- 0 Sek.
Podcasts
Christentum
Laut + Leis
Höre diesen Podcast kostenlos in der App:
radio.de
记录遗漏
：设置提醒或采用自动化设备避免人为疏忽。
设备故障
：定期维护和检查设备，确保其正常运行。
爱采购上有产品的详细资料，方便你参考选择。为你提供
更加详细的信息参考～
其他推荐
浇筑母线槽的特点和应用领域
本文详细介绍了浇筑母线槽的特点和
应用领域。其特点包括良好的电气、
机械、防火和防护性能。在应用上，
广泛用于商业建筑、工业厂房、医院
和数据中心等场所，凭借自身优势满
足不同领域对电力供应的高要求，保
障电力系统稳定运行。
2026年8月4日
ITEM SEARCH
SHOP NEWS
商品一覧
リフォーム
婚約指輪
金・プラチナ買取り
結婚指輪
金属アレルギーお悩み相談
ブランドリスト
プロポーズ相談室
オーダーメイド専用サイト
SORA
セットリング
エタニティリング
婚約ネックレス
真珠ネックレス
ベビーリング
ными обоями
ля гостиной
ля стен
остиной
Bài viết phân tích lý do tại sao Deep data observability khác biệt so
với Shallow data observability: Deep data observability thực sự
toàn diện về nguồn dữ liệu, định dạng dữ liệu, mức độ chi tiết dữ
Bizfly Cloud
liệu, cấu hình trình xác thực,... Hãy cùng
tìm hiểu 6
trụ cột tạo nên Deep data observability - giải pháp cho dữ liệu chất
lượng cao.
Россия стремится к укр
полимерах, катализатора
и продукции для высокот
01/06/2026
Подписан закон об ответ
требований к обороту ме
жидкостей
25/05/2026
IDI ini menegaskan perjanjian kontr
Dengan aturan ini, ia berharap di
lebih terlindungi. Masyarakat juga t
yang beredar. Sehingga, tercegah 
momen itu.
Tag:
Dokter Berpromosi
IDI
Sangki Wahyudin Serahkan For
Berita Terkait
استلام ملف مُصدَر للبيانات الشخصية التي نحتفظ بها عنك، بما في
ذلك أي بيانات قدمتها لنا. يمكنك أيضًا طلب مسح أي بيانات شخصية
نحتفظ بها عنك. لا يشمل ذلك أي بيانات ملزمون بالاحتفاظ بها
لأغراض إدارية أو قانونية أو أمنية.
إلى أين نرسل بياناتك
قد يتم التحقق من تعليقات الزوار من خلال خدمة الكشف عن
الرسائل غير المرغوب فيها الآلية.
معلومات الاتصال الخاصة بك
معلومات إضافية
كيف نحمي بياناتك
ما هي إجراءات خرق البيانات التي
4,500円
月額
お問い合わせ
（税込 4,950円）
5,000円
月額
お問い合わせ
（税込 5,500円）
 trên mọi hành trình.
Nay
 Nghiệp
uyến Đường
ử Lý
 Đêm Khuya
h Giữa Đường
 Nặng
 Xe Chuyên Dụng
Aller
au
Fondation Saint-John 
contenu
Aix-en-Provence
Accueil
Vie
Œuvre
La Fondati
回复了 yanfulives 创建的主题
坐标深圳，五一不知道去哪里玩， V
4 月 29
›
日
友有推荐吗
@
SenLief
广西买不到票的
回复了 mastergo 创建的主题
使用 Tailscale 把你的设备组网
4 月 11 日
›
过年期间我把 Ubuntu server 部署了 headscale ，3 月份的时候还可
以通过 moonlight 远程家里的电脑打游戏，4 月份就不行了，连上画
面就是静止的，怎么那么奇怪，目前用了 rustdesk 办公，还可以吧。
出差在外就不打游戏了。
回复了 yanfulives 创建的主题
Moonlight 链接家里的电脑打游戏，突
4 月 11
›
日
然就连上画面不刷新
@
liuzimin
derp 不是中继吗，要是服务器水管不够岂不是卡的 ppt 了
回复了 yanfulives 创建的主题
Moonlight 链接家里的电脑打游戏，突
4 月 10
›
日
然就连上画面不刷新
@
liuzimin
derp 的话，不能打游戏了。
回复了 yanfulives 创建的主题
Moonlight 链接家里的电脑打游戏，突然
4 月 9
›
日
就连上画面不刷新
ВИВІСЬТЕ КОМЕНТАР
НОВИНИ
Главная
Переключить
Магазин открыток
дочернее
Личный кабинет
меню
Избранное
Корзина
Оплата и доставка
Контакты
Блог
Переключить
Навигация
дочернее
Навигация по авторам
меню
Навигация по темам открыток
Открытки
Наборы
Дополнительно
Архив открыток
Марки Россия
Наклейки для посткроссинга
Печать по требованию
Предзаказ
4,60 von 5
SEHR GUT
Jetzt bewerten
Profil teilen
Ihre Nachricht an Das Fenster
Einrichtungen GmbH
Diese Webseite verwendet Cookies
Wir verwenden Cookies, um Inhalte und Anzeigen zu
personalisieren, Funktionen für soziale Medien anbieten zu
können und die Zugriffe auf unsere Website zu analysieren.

───

> **Work to complete**
Can you output every line of text in the items above as a JSON list of strings, one string per line, leaving out blank lines?

> **Result of the task**
[
  "- 0 Sek.",
  "Podcasts",
  "Christentum",
  "Laut + Leis",
  "Höre diesen Podcast kostenlos in der App:",
  "radio.de",
  "记录遗漏",
  "：设置提醒或采用自动化设备避免人为疏忽。",
  "设备故障",
  "：定期维护和检查设备，确保其正常运行。",
  "爱采购上有产品的详细资料，方便你参考选择。为你提供",
  "更加详细的信息参考～",
  "其他推荐",
  "浇筑母线槽的特点和应用领域",
  "本文详细介绍了浇筑母线槽的特点和",
  "应用领域。其特点包括良好的电气、",
  "机械、防火和防护性能。在应用上，",
  "广泛用于商业建筑、工业厂房、医院",
  "和数据中心等场所，凭借自身优势满",
  "足不同领域对电力供应的高要求，保",
  "障电力系统稳定运行。",
  "2026年8月4日",
  "ITEM SEARCH",
  "SHOP NEWS",
  "商品一覧",
  "リフォーム",
  "婚約指輪",
  "金・プラチナ買取り",
  "結婚指輪",
  "金属アレルギーお悩み相談",
  "ブランドリスト",
  "プロポーズ相談室",
  "オーダーメイド専用サイト",
  "SORA",
  "セットリング",
  "エタニティリング",
  "婚約ネックレス",
  "真珠ネックレス",
  "ベビーリング",
  "ными обоями",
  "ля гостиной",
  "ля стен",
  "остиной",
  "Bài viết phân tích lý do tại sao Deep data observability khác biệt so",
  "với Shallow data observability: Deep data observability thực sự",
  "toàn diện về nguồn dữ liệu, định dạng dữ liệu, mức độ chi tiết dữ",
  "Bizfly Cloud",
  "liệu, cấu hình trình xác thực,... Hãy cùng",
  "tìm hiểu 6",
  "trụ cột tạo nên Deep data observability - giải pháp cho dữ liệu chất",
  "lượng cao.",
  "Россия стремится к укр",
  "полимерах, катализатора",
  "и продукции для высокот",
  "01/06/2026",
  "Подписан закон об ответ",
  "требований к обороту ме",
  "жидкостей",
  "25/05/2026",
  "IDI ini menegaskan perjanjian kontr",
  "Dengan aturan ini, ia berharap di",
  "lebih terlindungi. Masyarakat juga t",
  "yang beredar. Sehingga, tercegah ",
  "momen itu.",
  "Tag:",
  "Dokter Berpromosi",
  "IDI",
  "Sangki Wahyudin Serahkan For",
  "Berita Terkait",
  "استلام ملف مُصدَر للبيانات الشخصية التي نحتفظ بها عنك، بما في",
  "ذلك أي بيانات قدمتها لنا. يمكنك أيضًا طلب مسح أي بيانات شخصية",
  "نحتفظ بها عنك. لا يشمل ذلك أي بيانات ملزمون بالاحتفاظ بها",
  "لأغراض إدارية أو قانونية أو أمنية.",
  "إلى أين نرسل بياناتك",
  "قد يتم التحقق من تعليقات الزوار من خلال خدمة الكشف عن",
  "الرسائل غير المرغوب فيها الآلية.",
  "معلومات الاتصال الخاصة بك",
  "معلومات إضافية",
  "كيف نحمي بياناتك",
  "ما هي إجراءات خرق البيانات التي",
  "4,500円",
  "月額",
  "お問い合わせ",
  "（税込 4,950円）",
  "5,000円",
  "月額",
  "お問い合わせ",
  "（税込 5,500円）",
  " trên mọi hành trình.",
  "Nay",
  " Nghiệp",
  "uyến Đường",
  "ử Lý",
  " Đêm Khuya",
  "h Giữa Đường",
  " Nặng",
  " Xe Chuyên Dụng",
  "Aller",
  "au",
  "Fondation Saint-John ",
  "contenu",
  "Aix-en-Provence",
  "Accueil",
  "Vie",
  "Œuvre",
  "La Fondati",
  "回复了 yanfulives 创建的主题",
  "坐标深圳，五一不知道去哪里玩， V",
  "4 月 29",
  "›",
  "日",
  "友有推荐吗",
  "@",
  "SenLief",
  "广西买不到票的",
  "回复了 mastergo 创建的主题",
  "使用 Tailscale 把你的设备组网",
  "4 月 11 日",
  "›",
  "过年期间我把 Ubuntu server 部署了 headscale ，3 月份的时候还可",
  "以通过 moonlight 远程家里的电脑打游戏，4 月份就不行了，连上画",
  "面就是静止的，怎么那么奇怪，目前用了 rustdesk 办公，还可以吧。",
  "出差在外就不打游戏了。",
  "回复了 yanfulives 创建的主题",
  "Moonlight 链接家里的电脑打游戏，突",
  "4 月 11",
  "›",
  "日",
  "然就连上画面不刷新",
  "@",
  "liuzimin",
  "derp 不是中继吗，要是服务器水管不够岂不是卡的 ppt 了",
  "回复了 yanfulives 创建的主题",
  "Moonlight 链接家里的电脑打游戏，突",
  "4 月 10",
  "›",
  "日",
  "然就连上画面不刷新",
  "@",
  "liuzimin",
  "derp 的话，不能打游戏了。",
  "回复了 yanfulives 创建的主题",
  "Moonlight 链接家里的电脑打游戏，突然",
  "4 月 9",
  "›",
  "日",
  "就连上画面不刷新",
  "ВИВІСЬТЕ КОМЕНТАР",
  "НОВИНИ",
  "Главная",
  "Переключить",
  "Магазин открыток",
  "дочернее",
  "Личный кабинет",
  "меню",
  "Избранное",
  "Корзина",
  "Оплата и доставка",
  "Контакты",
  "Блог",
  "Переключить",
  "Навигация",
  "дочернее",
  "Навигация по авторам",
  "меню",
  "Навигация по темам открыток",
  "Открытки",
  "Наборы",
  "Дополнительно",
  "Архив открыток",
  "Марки Россия",
  "Наклейки для посткроссинга",
  "Печать по требованию",
  "Предзаказ",
  "4,60 von 5",
  "SEHR GUT",
  "Jetzt bewerten",
  "Profil teilen",
  "Ihre Nachricht an Das Fenster",
  "Einrichtungen GmbH",
  "Diese Webseite verwendet Cookies",
  "Wir verwenden Cookies, um Inhalte und Anzeigen zu",
  "personalisieren, Funktionen für soziale Medien anbieten zu",
  "können und die Zugriffe auf unsere Website zu analysieren."
]